EXAMPLE 3.2.2. Working with the statistics students’ homework and total course points data from Example 3.1.4, suppose the gradebook of the course instructor was somewhat corrupted and the instructor lost the final course points of the student Janet. If Janet’s homework points of 77 were not in the corrupted part of the gradebook, the instructor might use interpolation to guess what Janet’s total course point probably were. To do this, the instructor would have plugged in \(x=77\) into the equation of the LSRL, \(\widehat{y}=mx+b\) to get the estimated total course points of \(.754\cdot77+26.976=85.034\).

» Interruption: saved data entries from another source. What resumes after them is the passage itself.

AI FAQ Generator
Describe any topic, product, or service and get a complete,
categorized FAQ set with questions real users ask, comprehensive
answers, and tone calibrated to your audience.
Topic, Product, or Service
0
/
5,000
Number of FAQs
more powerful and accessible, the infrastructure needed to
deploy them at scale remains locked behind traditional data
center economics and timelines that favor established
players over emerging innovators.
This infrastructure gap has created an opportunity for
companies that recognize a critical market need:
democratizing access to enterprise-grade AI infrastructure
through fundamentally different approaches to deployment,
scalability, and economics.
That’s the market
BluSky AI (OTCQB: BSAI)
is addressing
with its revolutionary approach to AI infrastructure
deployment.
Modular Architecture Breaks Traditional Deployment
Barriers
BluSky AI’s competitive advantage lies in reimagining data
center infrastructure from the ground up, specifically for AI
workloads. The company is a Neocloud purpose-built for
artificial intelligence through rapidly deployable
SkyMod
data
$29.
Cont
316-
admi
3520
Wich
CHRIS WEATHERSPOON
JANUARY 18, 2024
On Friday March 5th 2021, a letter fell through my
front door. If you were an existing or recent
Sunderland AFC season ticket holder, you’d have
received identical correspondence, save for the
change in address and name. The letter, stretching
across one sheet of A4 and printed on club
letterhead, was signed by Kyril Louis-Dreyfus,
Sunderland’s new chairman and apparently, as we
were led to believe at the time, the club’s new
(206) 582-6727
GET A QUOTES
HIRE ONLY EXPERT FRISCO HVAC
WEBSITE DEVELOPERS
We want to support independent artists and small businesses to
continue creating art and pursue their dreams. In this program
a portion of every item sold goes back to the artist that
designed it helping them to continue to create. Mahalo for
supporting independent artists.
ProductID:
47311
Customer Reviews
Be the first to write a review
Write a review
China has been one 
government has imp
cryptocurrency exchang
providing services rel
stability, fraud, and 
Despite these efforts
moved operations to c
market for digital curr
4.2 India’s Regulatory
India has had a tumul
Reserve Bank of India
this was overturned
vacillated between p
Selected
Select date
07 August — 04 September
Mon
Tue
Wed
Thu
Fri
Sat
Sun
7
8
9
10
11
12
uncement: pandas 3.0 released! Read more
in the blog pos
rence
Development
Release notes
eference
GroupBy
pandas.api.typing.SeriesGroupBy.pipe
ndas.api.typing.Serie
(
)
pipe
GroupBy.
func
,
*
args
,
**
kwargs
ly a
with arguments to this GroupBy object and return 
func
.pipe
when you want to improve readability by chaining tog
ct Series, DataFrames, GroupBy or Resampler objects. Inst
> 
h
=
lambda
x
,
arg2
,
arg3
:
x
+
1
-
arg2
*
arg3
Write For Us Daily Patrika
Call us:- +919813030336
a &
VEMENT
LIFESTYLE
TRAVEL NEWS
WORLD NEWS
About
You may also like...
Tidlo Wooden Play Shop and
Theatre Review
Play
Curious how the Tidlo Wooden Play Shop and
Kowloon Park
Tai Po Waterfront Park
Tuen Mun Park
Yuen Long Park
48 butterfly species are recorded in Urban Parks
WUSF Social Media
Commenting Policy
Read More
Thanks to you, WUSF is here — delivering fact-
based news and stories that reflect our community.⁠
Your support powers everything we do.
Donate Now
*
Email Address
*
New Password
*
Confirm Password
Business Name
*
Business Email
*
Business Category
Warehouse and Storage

Another important use of the (coefficients of the) LSRL is to use the underlying meanings of the slope and \(y\)-intercept. For this, recall that in the equation \(y=mx+b\), the slope \(m\) tells us how much the line goes up (or down, if the slope is negative) for each increase of the \(x\) by one unit, while the \(y\)-intercept \(b\) tells us what would be the \(y\) value where the line crosses the \(y\)-axis, so when the \(x\) has the value 0. In each particular situation that we have bivariate quantitative data and compute an LSRL, we can then use these interpretations to make statements about the relationship between the independent and dependent variables.

EXAMPLE 3.2.3. Look one more time at the data on students’ homework and total course points in a statistics class from Example 3.1.4, and the the LSRL computed there. We said that the slope of the LSRL was \(m=.754\) and the \(y\)-intercept was \(b=26.976\). In context, what this means, is that On average, each additional point of homework corresponded to an increase of \(.754\) total course points. We may hope that this is actually a causal relationship, that the extra work a student does to earn that additional point of homework score helps the student learn more statistics and therefore get \(.75\) more total course points. But the mathematics here does not require that causation, it merely tells us the increase in \(x\) is associated with that much increase in \(y\).

Likewise, we can also conclude from the LSRL that In general, a student who did no homework at all would earn about \(26.976\) total course points. Again, we cannot conclude that doing no homework causes that terrible final course point total, only that there is an association.